Which of the 3 standard compression algorithms on Unix (gz, xz, or bz2) is best for long term data archival at their highest compression?

HiddenLayer555@lemmy.ml · 2 months ago

Which of the 3 standard compression algorithms on Unix (gz, xz, or bz2) is best for long term data archival at their highest compression?

DasFaultier@sh.itjust.works · 2 months ago

und denke mal, bei dem Username, dass du deutsch sprechen kannst haha Jup, stimmt. :D

Ich bleib’ trotzdem mal bei Englisch, damit’s im englischen Thread verstanden wird.

ENGLISH: Yeah, you’re right, I wasn’t particularly on-topic there. :D I tried to address your underlying assumptions as well as the actual file format question, and it kinda derailed from there.

Sooo, file format… I think you’re restricting yourself too much if you just use the formats that are included in binutils. Also, you have conflicting goals there: it’s compression (make the most of your storage) vs. resilience (have a format that is stable in the long term). Someone here recommended lzip, which is definitely a right answer for good compression ratio. The Wikipedia article I linked features a table that compares compressed archive formats, so that might be a good starting point to find resilient formats. Look out for formats with at least Integrity Check and possibly Recovery Record, as these seem to be more important than compression ratio. When you have settled on a format, run some tests to find the best compression algorithm for your material. You might also want to measure throughput/time while you’re at it to find variants that offer a reasonable compromise between compression and performance. If you’re so inclined, try to read a few format specs to find suitable candidates.

You’re generally looking for formats that:

are in widespread use
are specified/standardized publicly
are of a low complexity
don’t have features like DRM/Encryption/anti-copy
are self-documenting
are robust
don’t have external dependencies (e.g. for other file formats)
are free of any restrictive licensing/patents
can be validated.

You might want to read up on more technical infos on how an actual archive handles these challenges at https://slubarchiv.slub-dresden.de/technische-standards-fuer-die-ablieferung-von-digitalen-dokumenten and the PDF files with specifications linked there (all in German).

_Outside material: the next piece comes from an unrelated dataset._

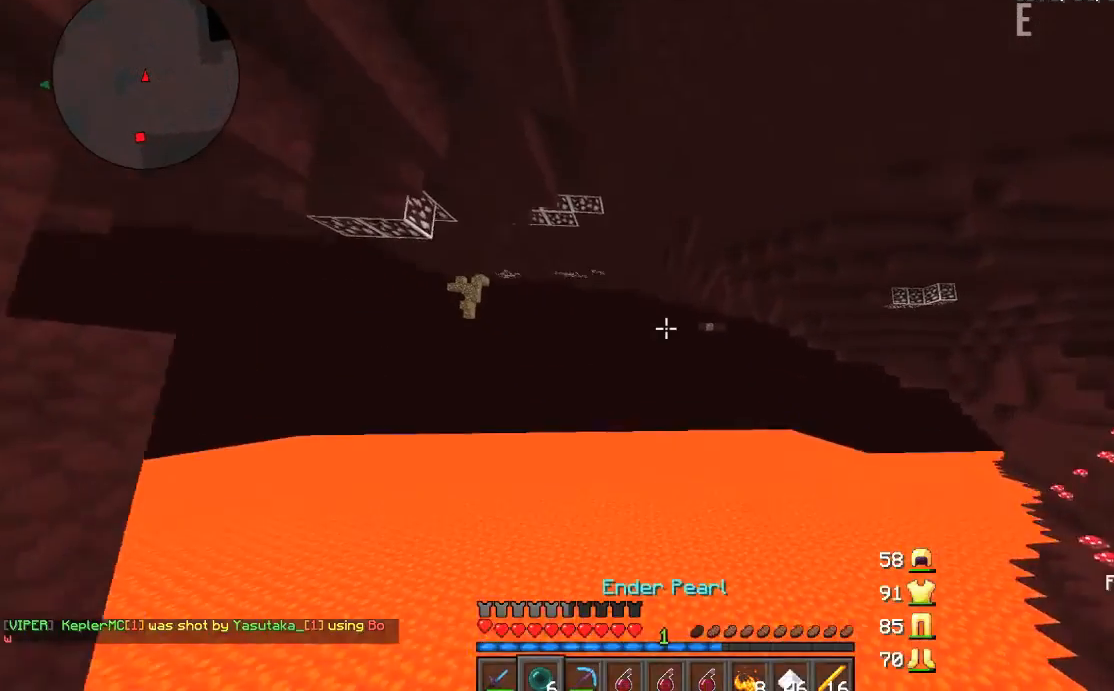
{"keys": ["a", "w"], "mouse": [], "events": [[67, "a", "down"], [134, "mouse_left", "down"], [134, "mouse_right", "down"], [301, "mouse_left", "up"], [301, "mouse_right", "up"]]}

Ferk@lemmy.ml · 2 months ago

Just note that @RiverRabbits@lemmy.blahaj.zone wasn’t the one who opened the Thread, that’s why they said they didn’t ask the question (I get the feeling there might have been some confusion here :P ).

Still, very informative comment.

RiverRabbits@lemmy.blahaj.zone · 2 months ago

Haha, yeah I’m not the OP! But the way my german is phrased here and how the replier interpreted it would read as super passive aggressive (think “I didn’t ask that question but thanks”), and for that I apologize 😭 I just meant I’m not the OP😌

DasFaultier@sh.itjust.works · 2 months ago

Of yeah, there really was, thank you. :)